Implementation Considerations:

  • Computational Resources: Training requires substantial GPU resources (e.g., 8 A800s for GS-VAE, 32 A800s for MV-LDM) and time (several days for each stage).
  • Data Pipeline: Processing a large, diverse dataset including multi-view data and generating pseudo-depth maps on the fly requires a robust data pipeline.
  • Pre-trained Models: Relies heavily on pre-trained Stable Diffusion components for both encoder and decoder, and a multi-view transformer initialized from another model (RayDiff). This leverages existing strong 2D priors but means performance is dependent on the quality and generalizability of these base models.
  • Memory: Handling multi-view latents and pixel-aligned Gaussians (N×H×W×CGN \times H \times W \times C_G) can be memory intensive, especially for high resolutions or many views. The latent space approach helps manage this compared to working directly in pixel space.

Practical Applications:

  • Rapid 3D Asset Generation: Enables artists and developers to quickly generate initial 3D models or scene layouts from text prompts for use in games, VR/AR, simulations, or creative content creation pipelines.
  • Populating Virtual Environments: Can be used to quickly generate diverse objects and scenes to populate large virtual worlds or synthetic datasets.
  • Concept Prototyping: Facilitates rapid prototyping of 3D concepts based on textual descriptions.

Limitations:

  • Multi-view inconsistency: Despite efforts to improve it, the model can still exhibit inconsistencies in rendered views, especially under large rotations or extreme camera poses.
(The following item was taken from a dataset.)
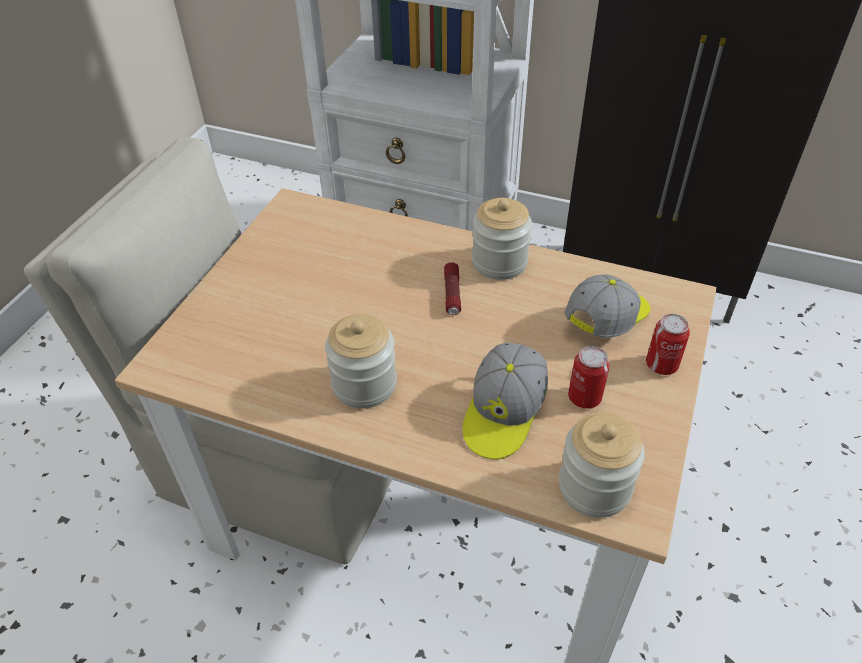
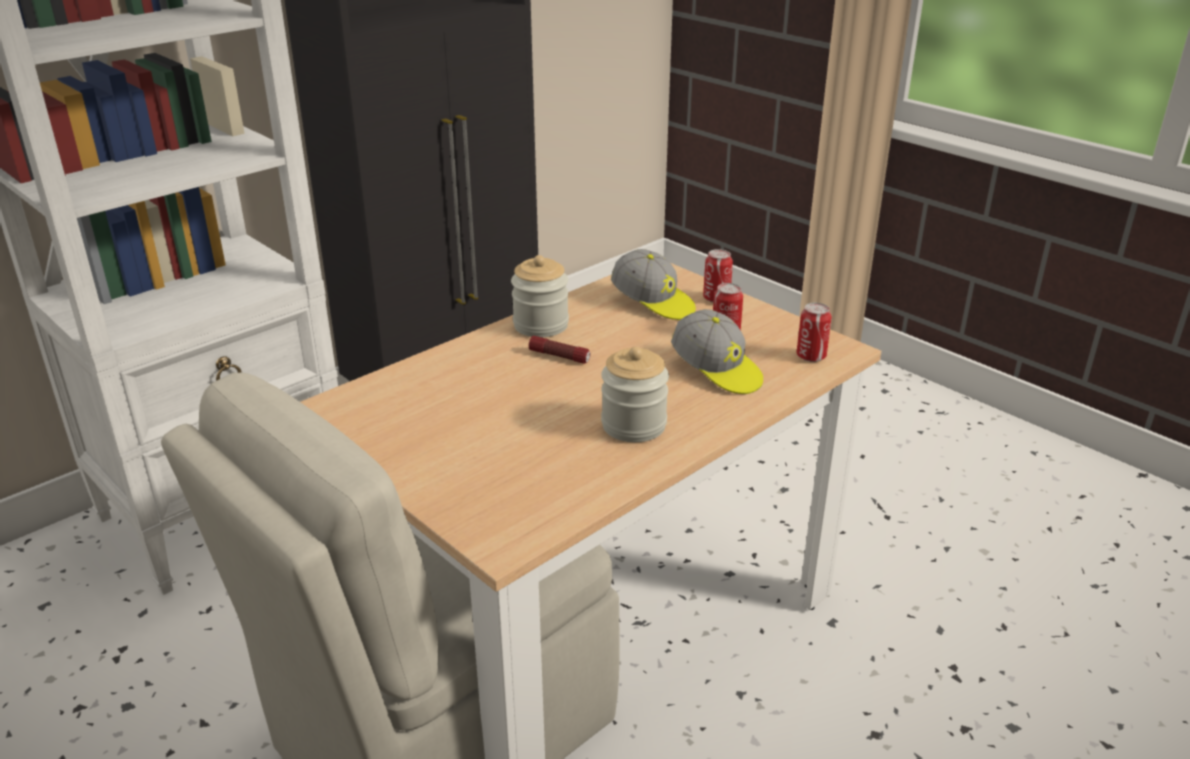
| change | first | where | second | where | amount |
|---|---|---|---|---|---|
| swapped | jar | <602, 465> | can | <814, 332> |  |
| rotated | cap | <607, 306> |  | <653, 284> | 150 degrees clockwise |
This is attributed to generating in a latent space without explicit 3D structure constraints during diffusion.
  • Text misalignment: Occasional failure to follow specific text details (e.g., object color). The authors suggest this might be due to the joint training process interfering with the pre-trained text embedding layer.
  • High-frequency details: May struggle to render fine, high-frequency geometric structures accurately.

Overall, Prometheus offers a significant step towards efficient and generalizable feed-forward text-to-3D generation by effectively combining strong 2D priors from latent diffusion models with multi-view learning and 3D Gaussian Splatting representation. Its speed makes it particularly appealing for applications requiring rapid 3D content creation.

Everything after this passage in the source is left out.